A surge of investor interest has prompted Metrobank to close its offering of sustainability bonds a full week ahead of schedule. The bank, led by the Ty family, announced the early closure on Monday, signaling a remarkable appetite for these specific financial instruments.
The bonds, designated Series F ASEAN Sustainability Peso-denominated bonds, aimed to raise at least P5 billion with a fixed annual interest rate of 5.4727%. Demand from both large institutions and individual investors proved exceptionally strong, accelerating the timeline for completion.
These funds aren’t simply about bolstering the bank’s finances; they are earmarked for a specific purpose. Metrobank intends to channel the proceeds into financing or refinancing projects that demonstrably benefit the environment and society – a clear commitment to sustainable practices.
The bonds are slated for official issuance and listing on the Philippine Dealing & Exchange Corp. on April 14th. Investors participated with a minimum investment of P500,000, with subsequent investments possible in increments of P100,000.
This issuance falls under Metrobank’s existing P200-billion bond and commercial paper program, initially approved in December 2021. The program provides a framework for raising capital to support the bank’s growth and strategic initiatives.

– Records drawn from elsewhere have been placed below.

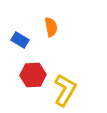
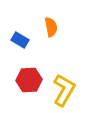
red hexagon: moved 4 px left, 5 px down
yellow L-shape: moved 1 px left
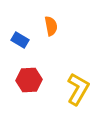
orange semicircle: moved 1 px up
yellow L-shape: moved 14 px right, 1 px up
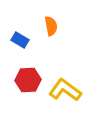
red hexagon: moved 1 px left
yellow L-shape: moved 13 px left, 1 px down; rotated 84 degrees counterclockwise
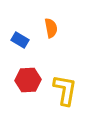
orange semicircle: moved 2 px down
yellow L-shape: rotated 64 degrees clockwise
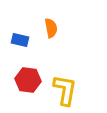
blue rectangle: rotated 18 degrees counterclockwise
red hexagon: rotated 10 degrees clockwise
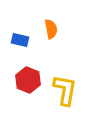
orange semicircle: moved 1 px down
red hexagon: rotated 15 degrees clockwise
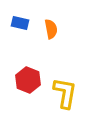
blue rectangle: moved 17 px up
yellow L-shape: moved 3 px down
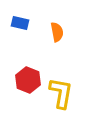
orange semicircle: moved 6 px right, 3 px down
yellow L-shape: moved 4 px left
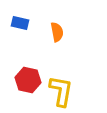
red hexagon: rotated 10 degrees counterclockwise
yellow L-shape: moved 2 px up
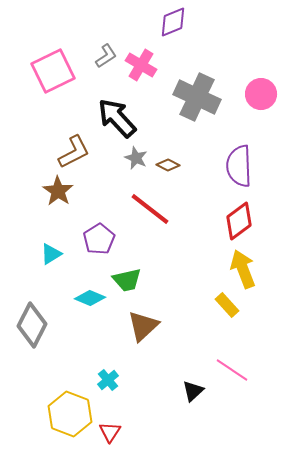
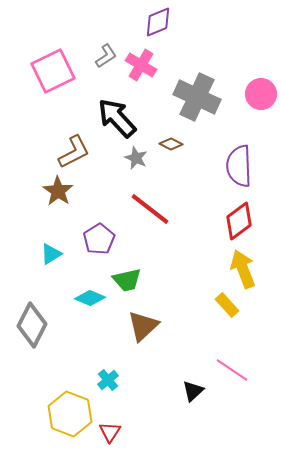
purple diamond: moved 15 px left
brown diamond: moved 3 px right, 21 px up
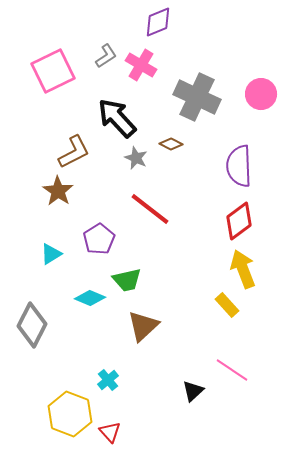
red triangle: rotated 15 degrees counterclockwise
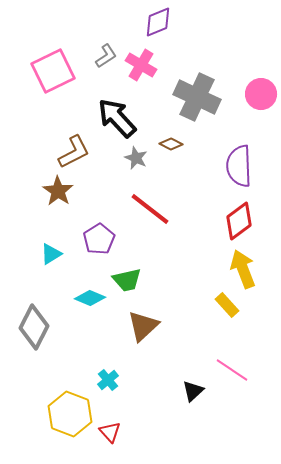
gray diamond: moved 2 px right, 2 px down
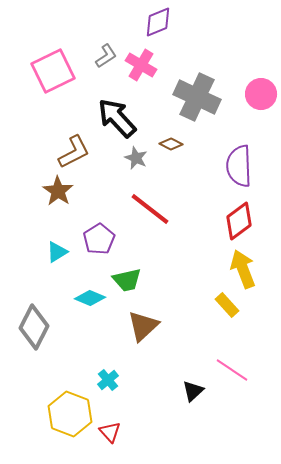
cyan triangle: moved 6 px right, 2 px up
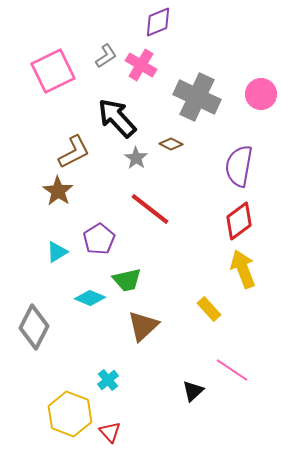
gray star: rotated 10 degrees clockwise
purple semicircle: rotated 12 degrees clockwise
yellow rectangle: moved 18 px left, 4 px down
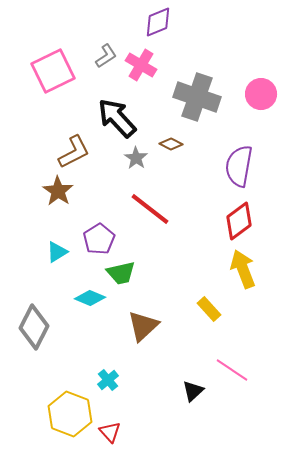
gray cross: rotated 6 degrees counterclockwise
green trapezoid: moved 6 px left, 7 px up
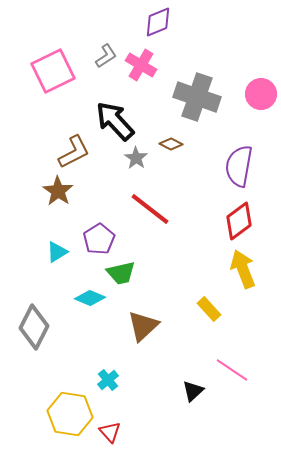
black arrow: moved 2 px left, 3 px down
yellow hexagon: rotated 12 degrees counterclockwise
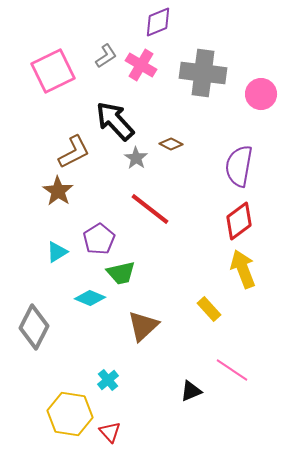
gray cross: moved 6 px right, 24 px up; rotated 12 degrees counterclockwise
black triangle: moved 2 px left; rotated 20 degrees clockwise
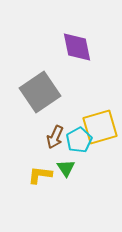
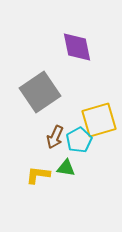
yellow square: moved 1 px left, 7 px up
green triangle: rotated 48 degrees counterclockwise
yellow L-shape: moved 2 px left
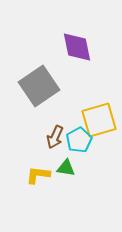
gray square: moved 1 px left, 6 px up
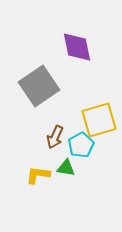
cyan pentagon: moved 2 px right, 5 px down
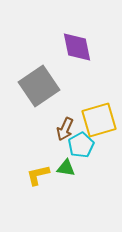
brown arrow: moved 10 px right, 8 px up
yellow L-shape: rotated 20 degrees counterclockwise
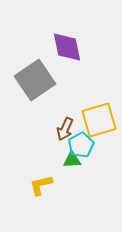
purple diamond: moved 10 px left
gray square: moved 4 px left, 6 px up
green triangle: moved 6 px right, 8 px up; rotated 12 degrees counterclockwise
yellow L-shape: moved 3 px right, 10 px down
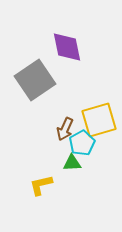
cyan pentagon: moved 1 px right, 2 px up
green triangle: moved 3 px down
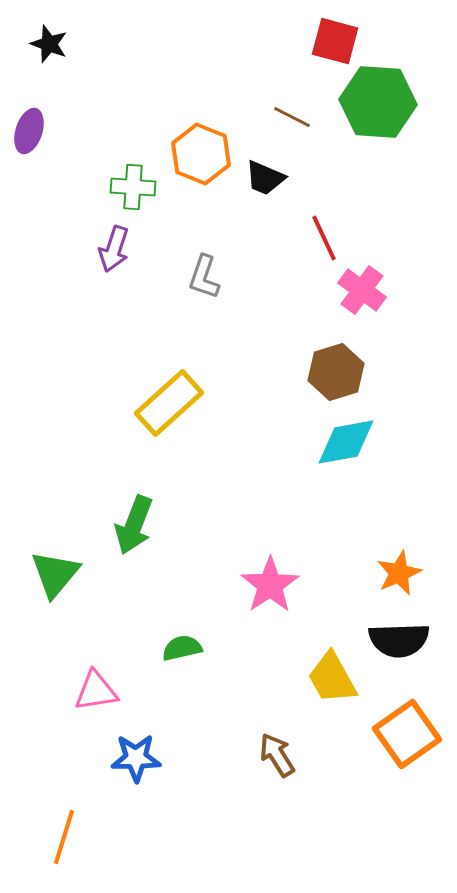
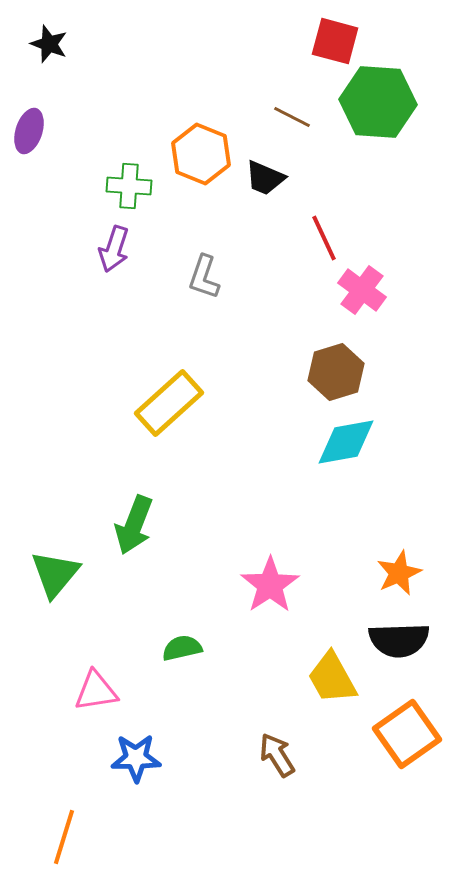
green cross: moved 4 px left, 1 px up
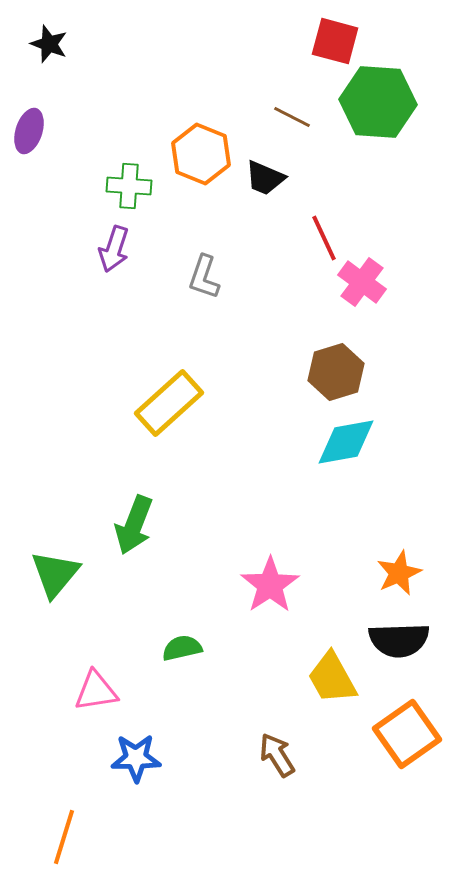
pink cross: moved 8 px up
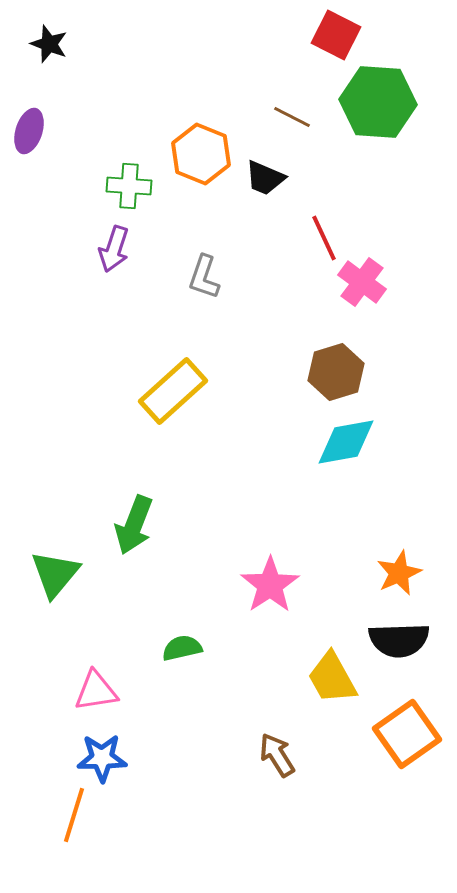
red square: moved 1 px right, 6 px up; rotated 12 degrees clockwise
yellow rectangle: moved 4 px right, 12 px up
blue star: moved 34 px left
orange line: moved 10 px right, 22 px up
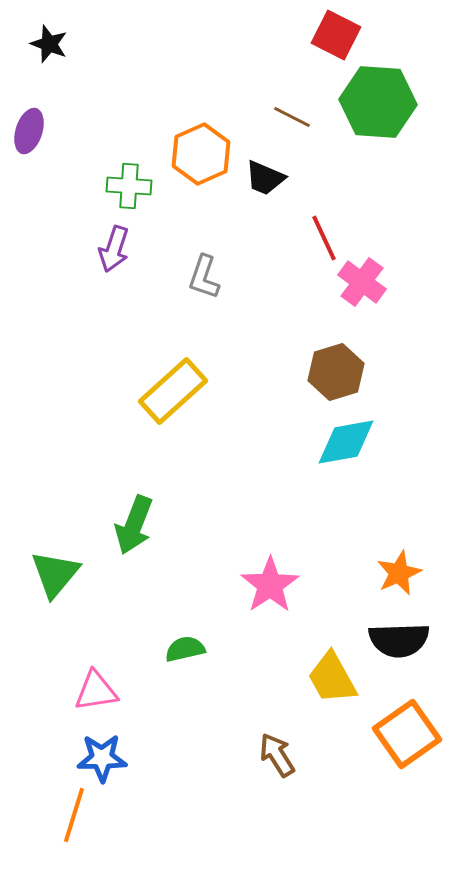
orange hexagon: rotated 14 degrees clockwise
green semicircle: moved 3 px right, 1 px down
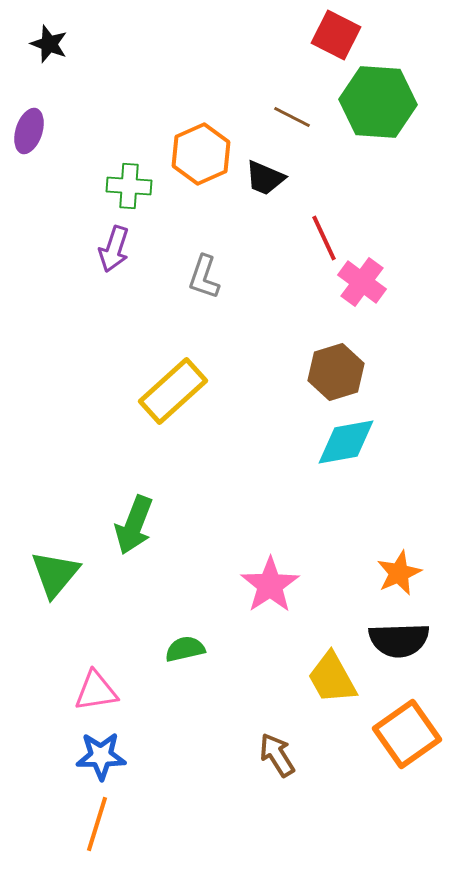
blue star: moved 1 px left, 2 px up
orange line: moved 23 px right, 9 px down
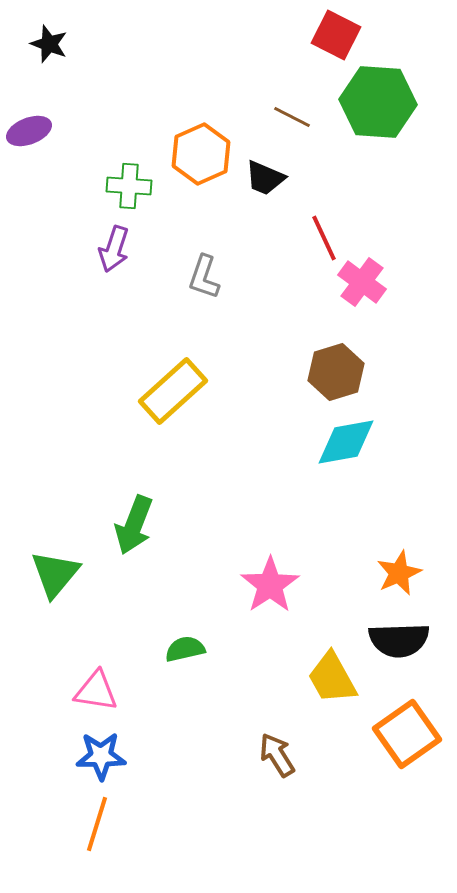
purple ellipse: rotated 51 degrees clockwise
pink triangle: rotated 18 degrees clockwise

First Metro Investment Corp., ING Bank N.V. Manila Branch, and Standard Chartered Bank collaborated as joint lead managers and bookrunners, expertly navigating the offering process. ING Bank also took on the role of sustainability coordinator, ensuring alignment with responsible investment principles.
This isn’t the first time Metrobank has experienced overwhelming demand for its bond offerings. A similar scenario unfolded in October 2022, when an initial plan to raise P10 billion ballooned to P23.7 billion, also leading to an early closure.
The previous bond issuance was primarily used to address general capital requirements and refinance existing debts. This latest offering, however, emphasizes a dedicated focus on environmentally and socially responsible lending.
Metrobank’s strong financial performance, highlighted by a record net income of P49.7 billion in 2025, likely contributed to investor confidence. This success is built on consistent loan growth and substantial trading gains.
The positive news surrounding the bond offering coincided with a significant increase in the bank’s share price on Tuesday. Shares rose by P2.55, representing a nearly 4% jump, closing at P66.40 each – a clear indication of market optimism.